WarningThe registry is a core component of the OS. Messing up the registry may result in you having to reinstall windows!
Solution 1: Enable Windows Hello Services
Section titled “Solution 1: Enable Windows Hello Services”We will try to open up the SERVICES hive in regedit (the “folders” depicted on the side of regedit are referred to as hives).
In the top bar, type Computer\HKEY_LOCAL_MACHINE\SYSTEM\ControlSet001\Services as shown in the picture:
This will bring lots of folders up. These are the Microsoft Services Hive essential for your operating system, and now we will have to look for certain folders to fix the issues.
NoteDifferent regedit folders may look differently from one another depending on the applications installed. However, the services hive will be identical in all Windows 10 and Windows 11 version.
If the services hive opens up, then that means that your OS is working. If the services hive here is missing, then your Windows install may be corrupted, and you may have to reinstall windows, following this guide here.
Here we will look for several different registry hives and keys to fix.
WarningDepending on the type of login you utilize, not all keys may be present! If some of these keys are missing, there is no need to worry. If all of they keys are missing, you will have to resort to reinstalling windows.
Starting the services
Section titled “Starting the services”You will have to look for the following folders/hives, look for the “Start” key, double click it, and set them to manual or auto startup (3/2). Here, I am using Netlogon (Start = 3) as an example, but the principle is the same for all of these:
InformationNote that you can search for these keys in the top search bar as well instead!

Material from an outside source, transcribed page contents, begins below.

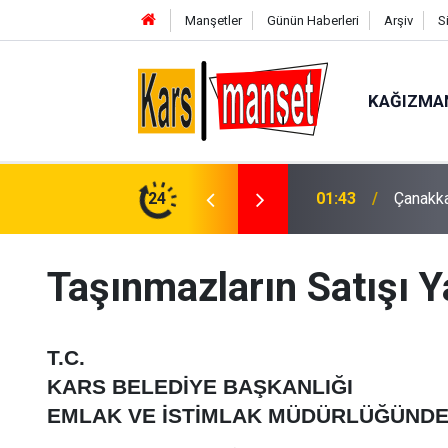
Manşetler
Günün Haberleri
Arşiv
S
KAĞIZMA
ilen arazi aracı PTS direğine çarptı: 1 yaralı
24
01:43
Çanakka
Taşınmazların Satışı Y
T.C.
KARS BELEDİYE BAŞKANLIĞI
EMLAK VE İSTİMLAK MÜDÜRLÜĞÜNDEN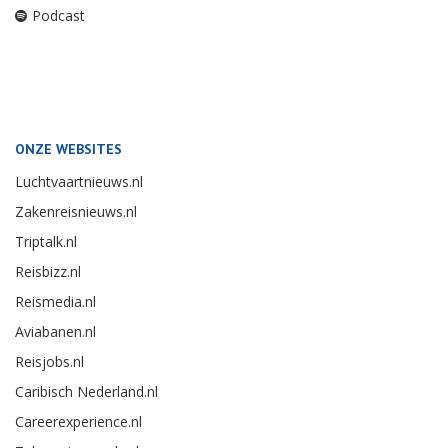
Podcast
ONZE WEBSITES
Luchtvaartnieuws.nl
Zakenreisnieuws.nl
Triptalk.nl
Reisbizz.nl
Reismedia.nl
Aviabanen.nl
Reisjobs.nl
Caribisch Nederland.nl
Careerexperience.nl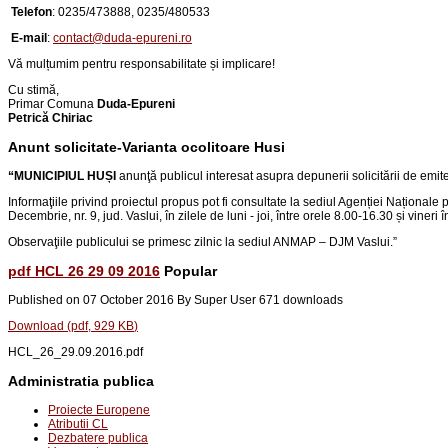
Telefon
:
0235/473888, 0235/480533
E-mail
:
contact@duda-epureni.ro
Vă mulțumim pentru responsabilitate și implicare!
Cu stimă,
Primar Comuna
Duda-Epureni
Petrică Chiriac
Anunt solicitate-Varianta ocolitoare Husi
“
MUNICIPIUL HUȘI
anunţă publicul interesat asupra depunerii solicitării de emi
Informaţiile privind proiectul propus pot fi consultate la sediul Agenției Naționale 
Decembrie, nr. 9, jud. Vaslui
, în zilele de luni - joi, între orele 8.00-16.30 și vineri
Observaţiile publicului se primesc zilnic la sediul ANMAP – DJM Vaslui.
”
pdf
HCL 26 29 09 2016
Popular
Published on 07 October 2016
By
Super User
671 downloads
Download
(
pdf,
929 KB
)
HCL_26_29.09.2016.pdf
Administratia publica
Proiecte Europene
Atributii CL
Dezbatere publica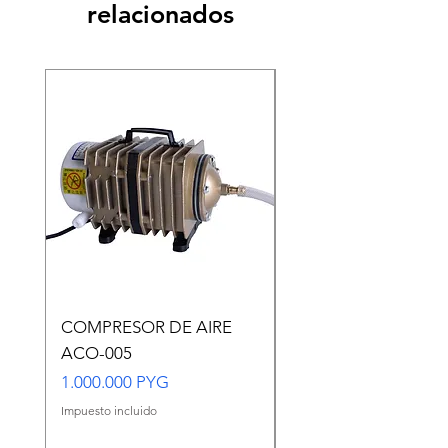
relacionados
COMPRESOR DE AIRE
Copia de Copia de
ACO-005
CARASSIUS AURAT
VERDE MEDIANO
Precio
1.000.000 PYG
Precio
65.000 PYG
Impuesto incluido
Impuesto incluido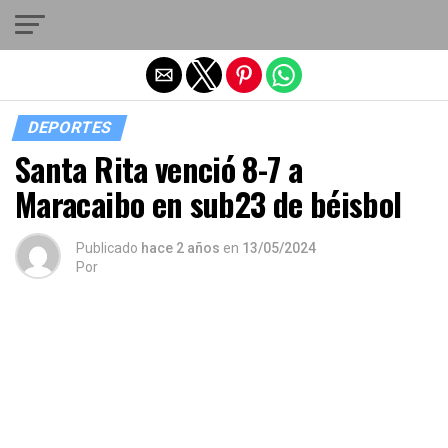
Salir de la versión móvil
DEPORTES
Santa Rita venció 8-7 a
Maracaibo en sub23 de béisbol
Publicado
hace 2 años
en
13/05/2024
Por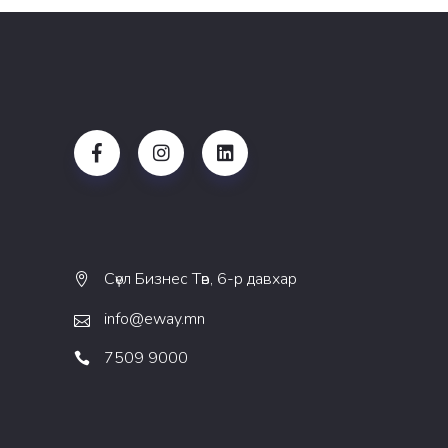
Сөүл Бизнес Төв, 6-р давхар
info@eway.mn
7509 9000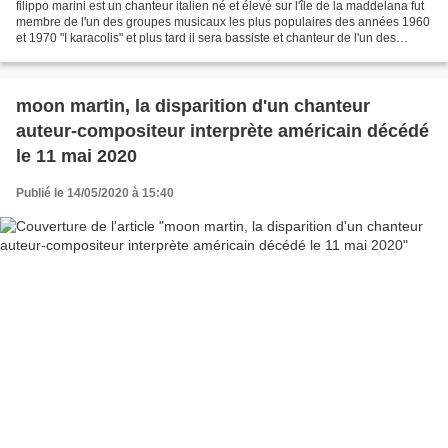
filippo marini est un chanteur italien né et élevé sur l'île de la maddelana fut
membre de l'un des groupes musicaux les plus populaires des années 1960
et 1970 "I karacolis" et plus tard il sera bassiste et chanteur de l'un des
groupes musicaux les plus...
moon martin, la disparition d'un chanteur
auteur-compositeur interprète américain décédé
le 11 mai 2020
Publié le 14/05/2020 à 15:40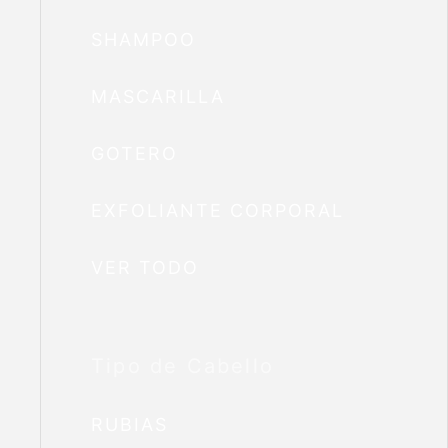
SHAMPOO
MASCARILLA
GOTERO
EXFOLIANTE CORPORAL
VER TODO
Tipo de Cabello
RUBIAS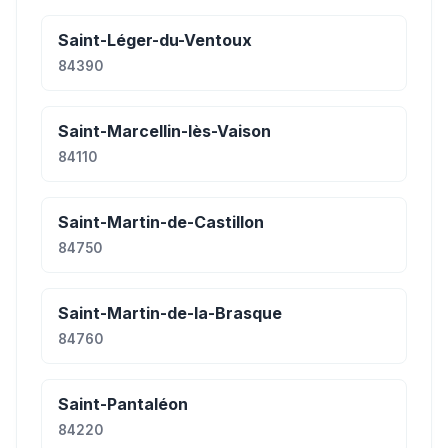
Saint-Léger-du-Ventoux
84390
Saint-Marcellin-lès-Vaison
84110
Saint-Martin-de-Castillon
84750
Saint-Martin-de-la-Brasque
84760
Saint-Pantaléon
84220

Manual startup (Start = 3) services:
| Key | Description | Start Value |
|---|---|---|
lmhosts | TCP/IP NetBIOS Helper | 3 |
Netman | Network Connections | 3 |
Netlogon | Secure Channel between Domain Controller and Client | 3 |
seclogon | Secondary Logon (Run As) | 3 |
VaultSvc | Credential Manager | 3 |
Wecsvc | Windows Event Collector | 3 |
WbioSrvc | Windows Biometric Serviced | 3 |
wlidsvc | Microsoft Account Sign-in Assistant | 3 |
KeyIso | CNG Key (Cryptographic Key Process) Isolation | 3 |
Automatic startup (Start = 2) services:
| Key | Description | Start Value |
|---|---|---|
Dhcp | DHCP Client | 2 |
EventLog | Windows Event Log | 2 |
EventSystem | COM+ Event System | 2 |
LanmanServer | Server | 2 |
LanmanWorkstation | Workstation | 2 |
NlaSvc | Network Location Awareness | 2 |
nsi | Network Store Interface Service | 2 |
SamSs | Security Accounts Manager | 2 |
Solution 2: Disable Windows Hello completely
Section titled “Solution 2: Disable Windows Hello completely”We will try to open up the PasswordLess\Device hive in regedit. In the top bar, type HKEY_LOCAL_MACHINE\ssoftware\Microsoft\Windows NT\CurrentVersion\PasswordLess\Device as shown in the image below.
In this hive there will be a “Key” called DevicePasswordLessBuildVersion. Double click it to show the value data. Change it from 2 to 0 (which will disable Windows Hello). The system will now be reverted to logon via password only.
NoteOnce in Windows, if you wish to re-enable Windows Hello, they will have to re-enable this key (by changing 0 back to 2). May have to reconfigure the pin or biometrics after this as the Windows Hello login data will have been reset.
Step 3: Restart and observe
Section titled “Step 3: Restart and observe”Restart the PC now, and boot into normal windows. If login shows up, the fixes have worked. Otherwise, you may have to reinstall windows, as the issue is beyond simply Windows Hello as a service failing to work.